Military Reports 28 Arrested in Operation Targeting Insurgents
By Thomas Wagner, Associated Press
BAGHDAD, Dec. 1 -- U.S. and Iraqi forces launched six raids against insurgents Friday, including one that killed at least three Iraqis and another in which American forces wounded an Iraqi female who the U.S. command said was being used as a "human shield."
The U.S. military also reported that an American soldier was killed in combat in the capital Thursday.
In some of the fiercest fighting Friday, Iraqi soldiers backed by U.S. helicopters swept through Fadhil, one of the oldest areas of Baghdad, and engaged in house-to-house combat, police Lt. Ali Muhsin said. The neighborhood is about a mile from the heavily fortified Green Zone, where Iraq's parliament and foreign diplomatic facilities are based.
Fighting in the narrow streets and alleys, suspected insurgents with rifles and machine guns killed one Iraqi soldier and two civilians, Muhsin said. U.S. helicopter gunships hovered overhead but did not open fire on the crowded neighborhoods of one-story homes, he said.
State-run al-Iraqiya television said 43 suspected insurgents were taken into custody. Lt. Col. Scott Bleichwehl, a U.S. military spokesman, said 28 people were detained in an operation aimed at capturing insurgents.
U.S. forces killed two insurgents and detained 27 Iraqis in five other raids. The sweeps took place in Baghdad, the town of Yusufiyah to the south, and two locations to the north: near Taji, the U.S. Air Force base, and the town of Tarmiyah.
In the Taji area, soldiers killed one insurgent and wounded "a female local national who was being used as human shield by the terrorist," the U.S. command said.

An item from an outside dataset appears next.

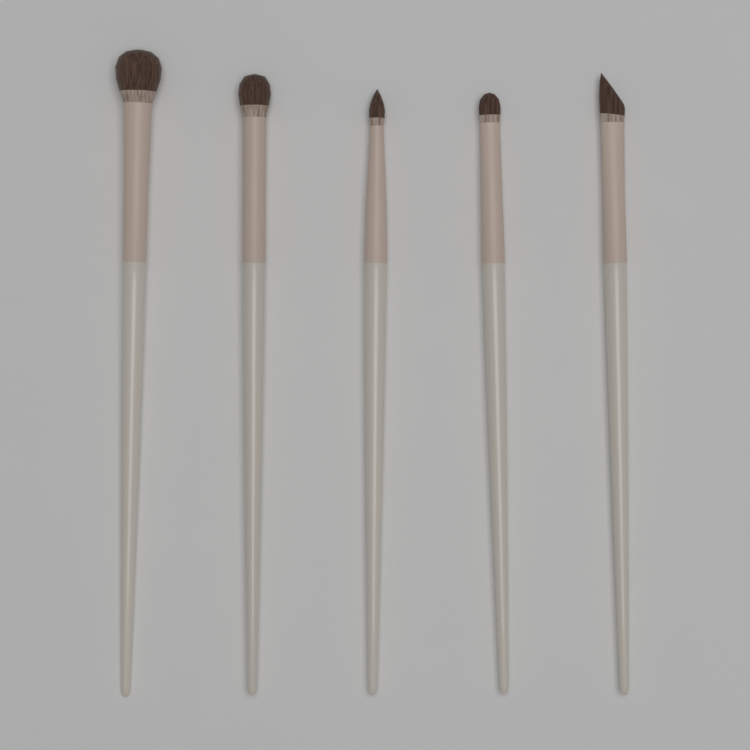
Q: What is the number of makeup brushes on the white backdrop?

The female, whose name and age were not given, was hospitalized, it said.
It was the fourth time this week that a female Iraqi civilian has been killed or wounded in crossfire between U.S. forces and insurgents.

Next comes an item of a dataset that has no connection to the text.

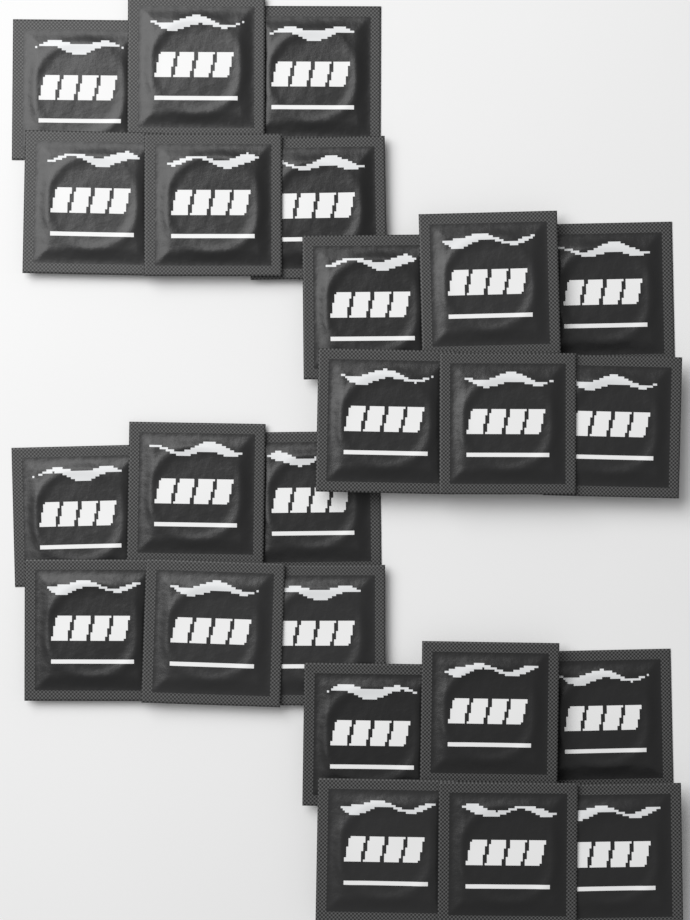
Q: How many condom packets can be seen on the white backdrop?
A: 24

"Terrorists continue to deliberately place innocent Iraqi women and children in danger by their actions and presence," the U.S. statement said.
Meanwhile, a U.S. official announced that President Bush will meet with Abdul Aziz al-Hakim, one of Iraq's most powerful Shiite Muslim politicians. The meeting, to take place Monday, will focus on the continued bid to find a new approach to ending sectarian violence, said National Security Council spokesman Gordon Johndroe.

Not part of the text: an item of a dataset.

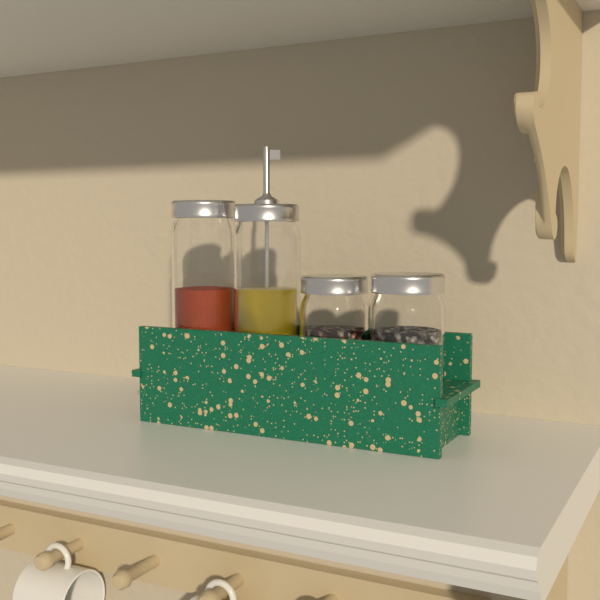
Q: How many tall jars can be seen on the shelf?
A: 2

Hakim is the leader of the United Iraqi Alliance coalition, the largest bloc in the Iraqi parliament.
Next month, Bush will meet with a Sunni Arab leader, Vice President Tariq al-Hashemi, according to a senior administration official who spoke on condition of anonymity.
Sectarian attacks continued Friday in Baghdad, with at least 12 Iraqis killed and a Sunni mosque damaged, despite a weekly four-hour vehicle ban aimed at preventing suicide car bombings during prayers.
The bullet-riddled bodies of 14 Kurdish farmers were found in a village 28 miles west of the Syrian border, said Dekhel Qasim, a provincial official.
Gunmen also kidnapped the Sunni head of one of Iraq's leading soccer clubs on Thursday and, in separate incidents Friday, abducted two Iraqi women, ages 17 and 20.